I came across a playground with an interesting name while wandering through Red Hook, Brooklyn, somewhere within a year or two before launching The New Leaf Journal. The name made me chuckle, but because I did not have anywhere to share it, I neglected to take a photograph with my former trustworthy BlackBerry Classic. On November 27, 2023, I happened upon the Bush Clinton Playground for the first time in a few years. This time, I documented the occasion:

Photograph of the black New York City Parks Department sign for Bush-Clinton Playground in Red Hook, Brooklyn.
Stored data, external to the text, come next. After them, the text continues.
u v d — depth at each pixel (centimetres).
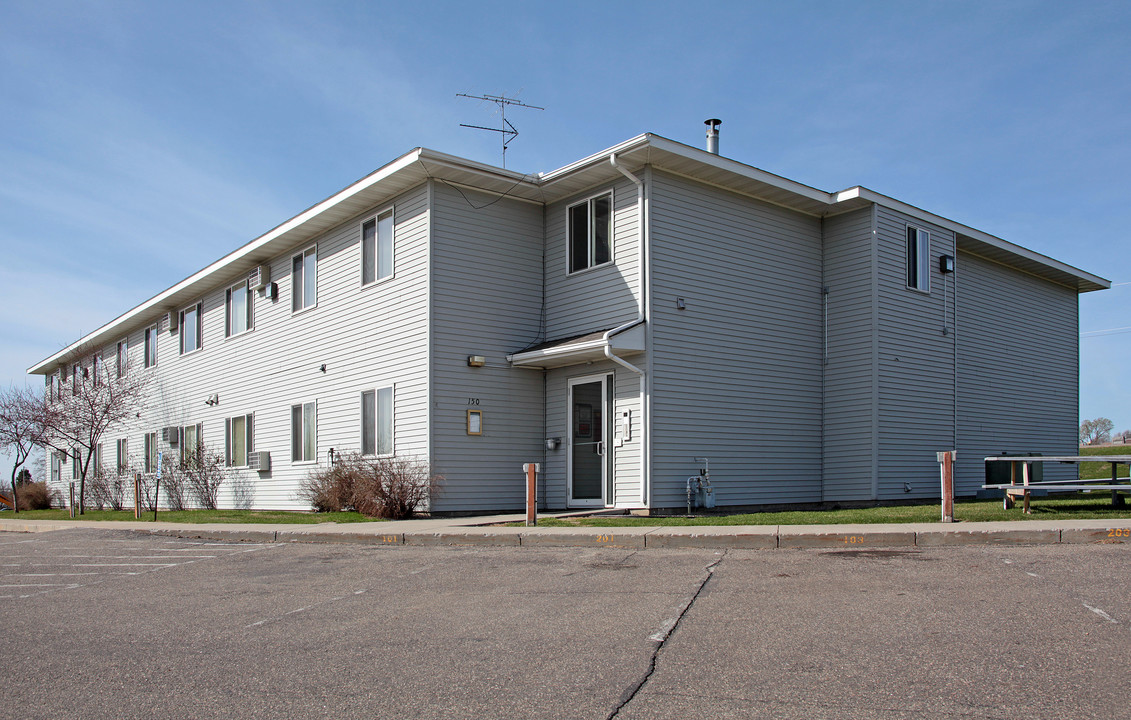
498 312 1681
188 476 2447
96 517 2122
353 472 1684
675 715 459
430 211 1609
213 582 945
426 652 602
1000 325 2192
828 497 1750
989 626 609
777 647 576
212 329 2484
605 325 1595
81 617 777
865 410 1708
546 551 1069
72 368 3538
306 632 679
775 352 1706
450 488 1580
The Bush-Clinton Playground comes from Bush and Clinton Streets, which it is bound by. The New Leaf Journal features many articles featuring photos from Clinton Street in Brooklyn Heights, Cobble Hill, and Carroll Gardens, but not before now from Red Hook (where it terminates on one end near the East River). I am not as familiar with Bush Street because it is limited to Red Hook and not where I usually walk when I go to the neighborhood.
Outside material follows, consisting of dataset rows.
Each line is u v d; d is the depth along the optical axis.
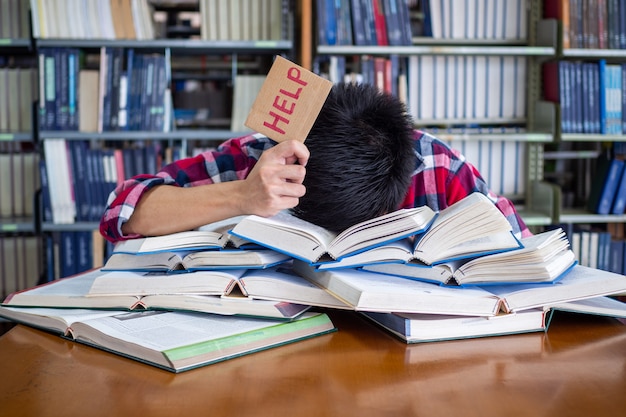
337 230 0.84
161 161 2.64
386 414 0.56
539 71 2.80
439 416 0.55
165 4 2.81
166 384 0.62
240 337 0.70
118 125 2.55
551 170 3.04
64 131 2.56
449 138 2.66
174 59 2.82
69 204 2.61
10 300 0.84
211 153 1.20
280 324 0.74
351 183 0.79
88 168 2.59
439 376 0.64
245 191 0.87
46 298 0.83
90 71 2.55
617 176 2.71
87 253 2.63
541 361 0.68
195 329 0.72
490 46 2.79
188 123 2.71
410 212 0.78
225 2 2.58
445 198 1.23
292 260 0.91
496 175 2.86
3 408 0.57
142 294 0.80
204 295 0.78
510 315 0.76
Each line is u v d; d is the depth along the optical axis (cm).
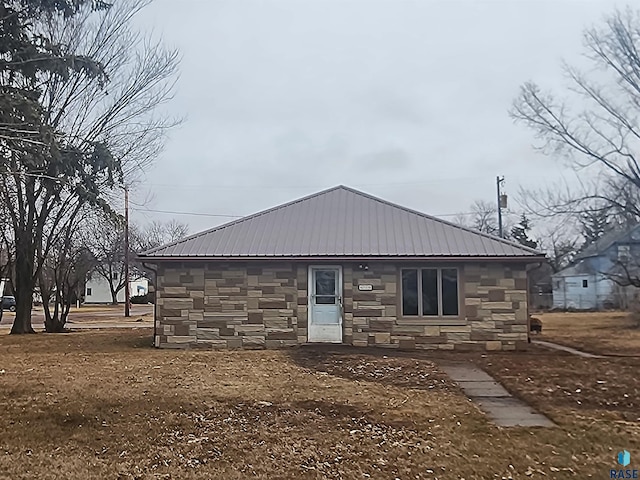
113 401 914
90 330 2608
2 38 1354
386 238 1764
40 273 2523
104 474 634
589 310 4238
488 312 1652
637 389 1052
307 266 1706
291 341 1695
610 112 3072
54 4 1457
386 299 1680
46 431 781
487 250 1667
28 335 2259
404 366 1316
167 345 1716
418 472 641
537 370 1251
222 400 927
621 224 3266
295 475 631
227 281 1717
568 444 736
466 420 849
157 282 1727
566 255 4953
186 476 627
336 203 2030
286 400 937
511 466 660
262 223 1897
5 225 2362
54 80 1853
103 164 1869
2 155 1296
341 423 820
The name Bush-Clinton Playground amused me because our 42nd and 43rd Presidents were George H.W. Bush and Bill Clinton, respectively. To add to the significance, our 44th President, George W. Bush, made Bill Clinton the second President (see article on the first) to be bracketed by two Presidents having the same last name and the first to be bracketed by two Presidents having the same last name who were not both the same Grover Cleveland.

While I found the name amusing, I knew when I first crossed paths with Bush-Clinton Park that it was not in fact named after Presidents Bush and Clinton. Readers of my recent article on New York’s former Evacuation Day holiday will know that New York has a long history of politically involved Clintons. New York’s Governor during the British evacuation of New York City on November 25, 1783, was a certain George Clinton. George Clinton’s son, DeWitt Clinton, later served as Mayor of New York City and as Governor of New York. He was also the Federalist Party’s nominee for President in 1812. I knew that Clinton Street was named after DeWitt Clinton. I was not sure where Bush Street came from.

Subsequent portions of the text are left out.